Data records
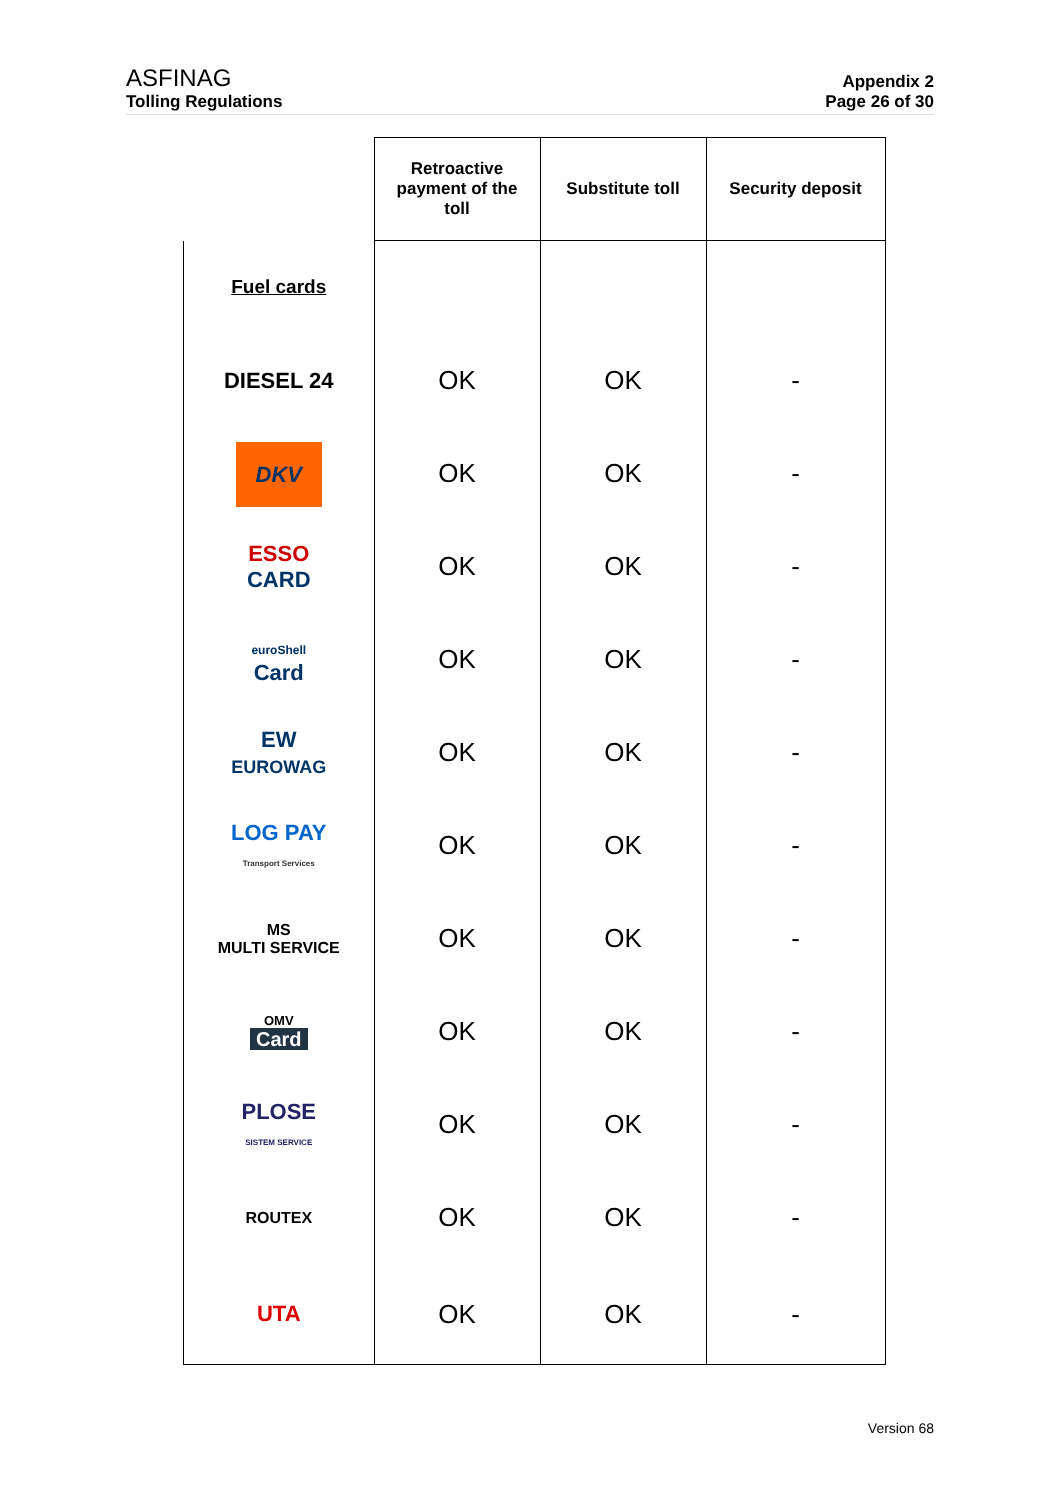ASFINAG
Tolling Regulations
Appendix 2
Page 26 of 30
| | Retroactive payment of the toll | Substitute toll | Security deposit |
| --- | --- | --- | --- |
| Fuel cards | | | |
| DIESEL 24 | OK | OK | - |
| DKV | OK | OK | - |
| ESSO CARD | OK | OK | - |
| euroShell Card | OK | OK | - |
| EW EUROWAG | OK | OK | - |
| LOG PAY Transport Services | OK | OK | - |
| MS MULTI SERVICE | OK | OK | - |
| OMV Card | OK | OK | - |
| PLOSE SISTEM SERVICE | OK | OK | - |
| ROUTEX | OK | OK | - |
| UTA | OK | OK | - |
Version 68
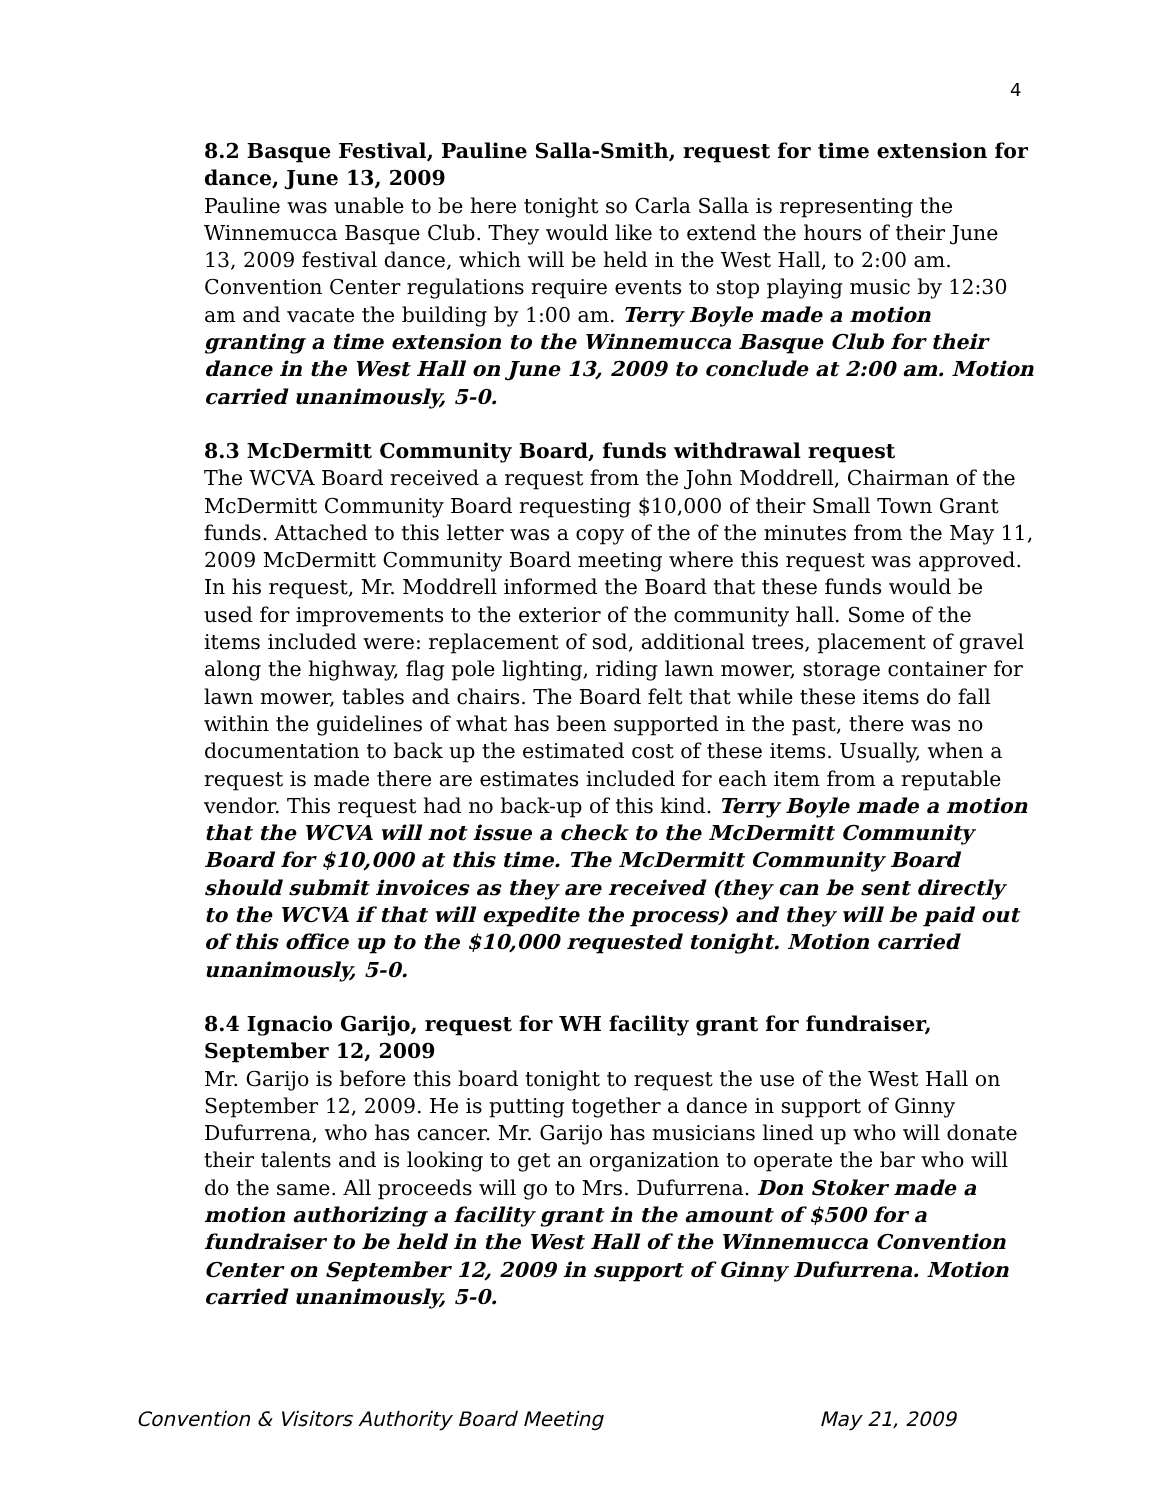4
8.2 Basque Festival, Pauline Salla-Smith, request for time extension for dance, June 13, 2009
Pauline was unable to be here tonight so Carla Salla is representing the Winnemucca Basque Club. They would like to extend the hours of their June 13, 2009 festival dance, which will be held in the West Hall, to 2:00 am. Convention Center regulations require events to stop playing music by 12:30 am and vacate the building by 1:00 am. Terry Boyle made a motion granting a time extension to the Winnemucca Basque Club for their dance in the West Hall on June 13, 2009 to conclude at 2:00 am. Motion carried unanimously, 5-0.
8.3 McDermitt Community Board, funds withdrawal request
The WCVA Board received a request from the John Moddrell, Chairman of the McDermitt Community Board requesting $10,000 of their Small Town Grant funds. Attached to this letter was a copy of the of the minutes from the May 11, 2009 McDermitt Community Board meeting where this request was approved. In his request, Mr. Moddrell informed the Board that these funds would be used for improvements to the exterior of the community hall. Some of the items included were: replacement of sod, additional trees, placement of gravel along the highway, flag pole lighting, riding lawn mower, storage container for lawn mower, tables and chairs. The Board felt that while these items do fall within the guidelines of what has been supported in the past, there was no documentation to back up the estimated cost of these items. Usually, when a request is made there are estimates included for each item from a reputable vendor. This request had no back-up of this kind. Terry Boyle made a motion that the WCVA will not issue a check to the McDermitt Community Board for $10,000 at this time. The McDermitt Community Board should submit invoices as they are received (they can be sent directly to the WCVA if that will expedite the process) and they will be paid out of this office up to the $10,000 requested tonight. Motion carried unanimously, 5-0.
8.4 Ignacio Garijo, request for WH facility grant for fundraiser, September 12, 2009
Mr. Garijo is before this board tonight to request the use of the West Hall on September 12, 2009. He is putting together a dance in support of Ginny Dufurrena, who has cancer. Mr. Garijo has musicians lined up who will donate their talents and is looking to get an organization to operate the bar who will do the same. All proceeds will go to Mrs. Dufurrena. Don Stoker made a motion authorizing a facility grant in the amount of $500 for a fundraiser to be held in the West Hall of the Winnemucca Convention Center on September 12, 2009 in support of Ginny Dufurrena. Motion carried unanimously, 5-0.
Convention & Visitors Authority Board Meeting May 21, 2009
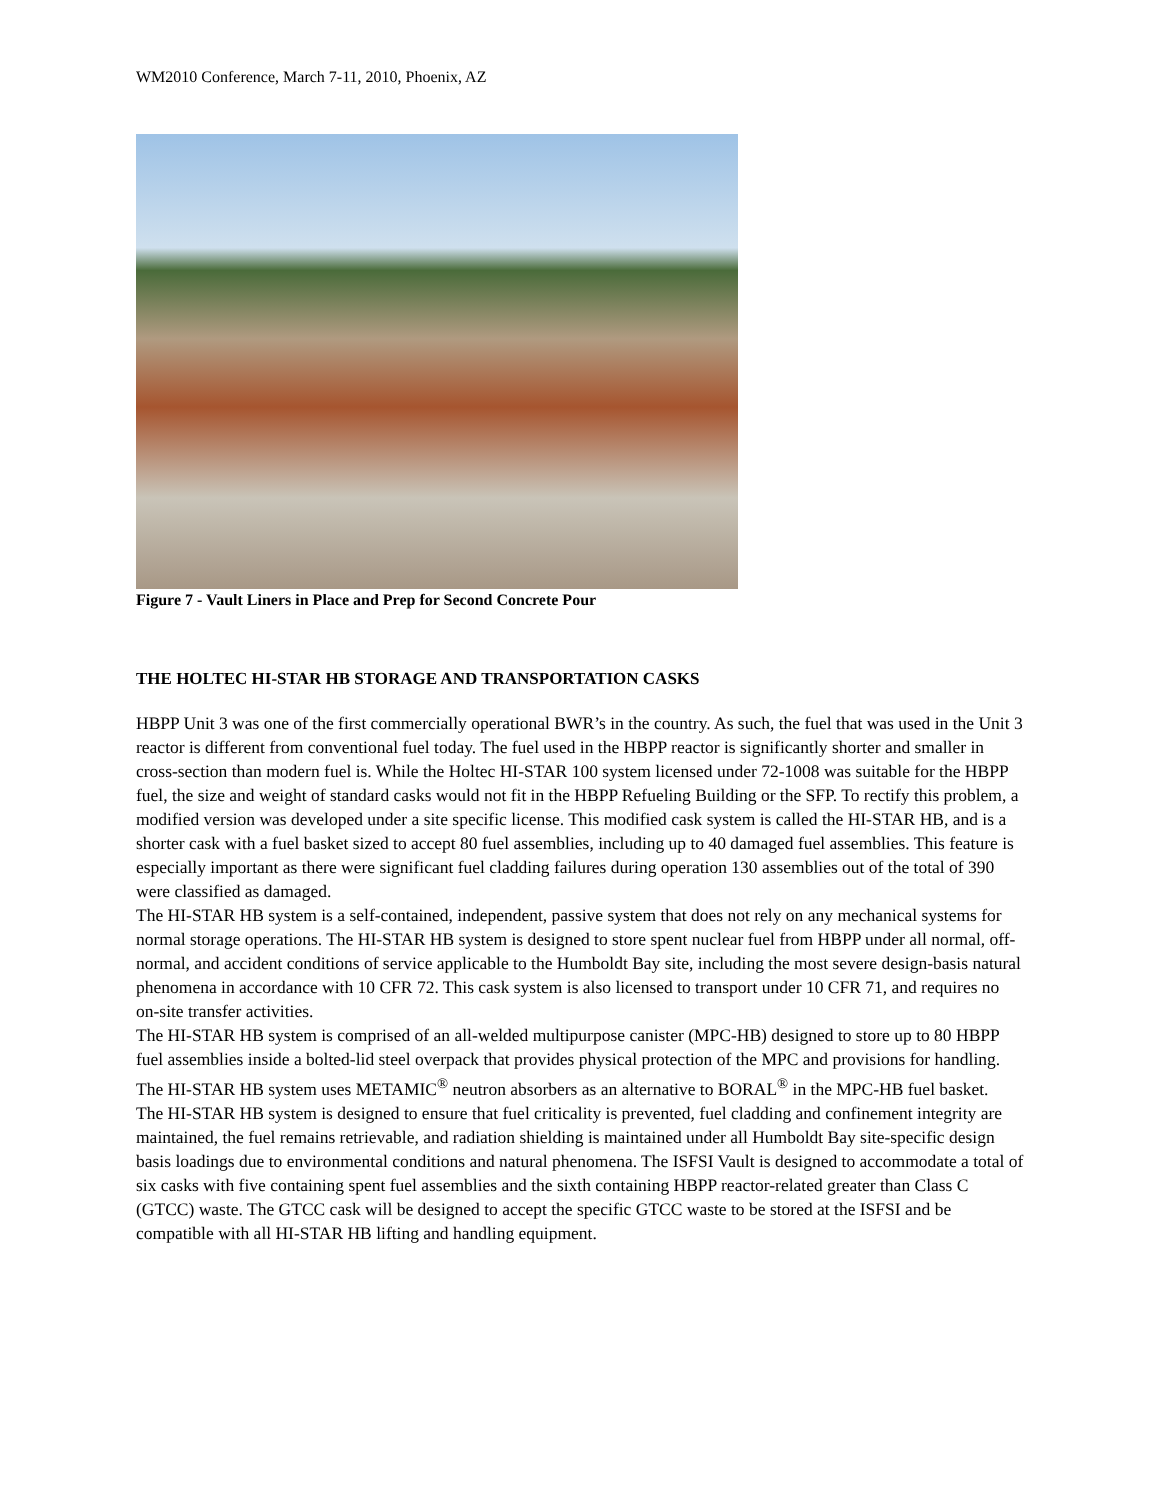WM2010 Conference, March 7-11, 2010, Phoenix, AZ
Figure 7 - Vault Liners in Place and Prep for Second Concrete Pour
THE HOLTEC HI-STAR HB STORAGE AND TRANSPORTATION CASKS
HBPP Unit 3 was one of the first commercially operational BWR’s in the country. As such, the fuel that was used in the Unit 3 reactor is different from conventional fuel today. The fuel used in the HBPP reactor is significantly shorter and smaller in cross-section than modern fuel is. While the Holtec HI-STAR 100 system licensed under 72-1008 was suitable for the HBPP fuel, the size and weight of standard casks would not fit in the HBPP Refueling Building or the SFP. To rectify this problem, a modified version was developed under a site specific license. This modified cask system is called the HI-STAR HB, and is a shorter cask with a fuel basket sized to accept 80 fuel assemblies, including up to 40 damaged fuel assemblies. This feature is especially important as there were significant fuel cladding failures during operation 130 assemblies out of the total of 390 were classified as damaged.
The HI-STAR HB system is a self-contained, independent, passive system that does not rely on any mechanical systems for normal storage operations. The HI-STAR HB system is designed to store spent nuclear fuel from HBPP under all normal, off-normal, and accident conditions of service applicable to the Humboldt Bay site, including the most severe design-basis natural phenomena in accordance with 10 CFR 72. This cask system is also licensed to transport under 10 CFR 71, and requires no on-site transfer activities.
The HI-STAR HB system is comprised of an all-welded multipurpose canister (MPC-HB) designed to store up to 80 HBPP fuel assemblies inside a bolted-lid steel overpack that provides physical protection of the MPC and provisions for handling. The HI-STAR HB system uses METAMIC<sup>®</sup> neutron absorbers as an alternative to BORAL<sup>®</sup> in the MPC-HB fuel basket.
The HI-STAR HB system is designed to ensure that fuel criticality is prevented, fuel cladding and confinement integrity are maintained, the fuel remains retrievable, and radiation shielding is maintained under all Humboldt Bay site-specific design basis loadings due to environmental conditions and natural phenomena. The ISFSI Vault is designed to accommodate a total of six casks with five containing spent fuel assemblies and the sixth containing HBPP reactor-related greater than Class C (GTCC) waste. The GTCC cask will be designed to accept the specific GTCC waste to be stored at the ISFSI and be compatible with all HI-STAR HB lifting and handling equipment.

Task statement
Go through the records above and count every line that includes "extension". Give the number and nothing else.

Exercise result
2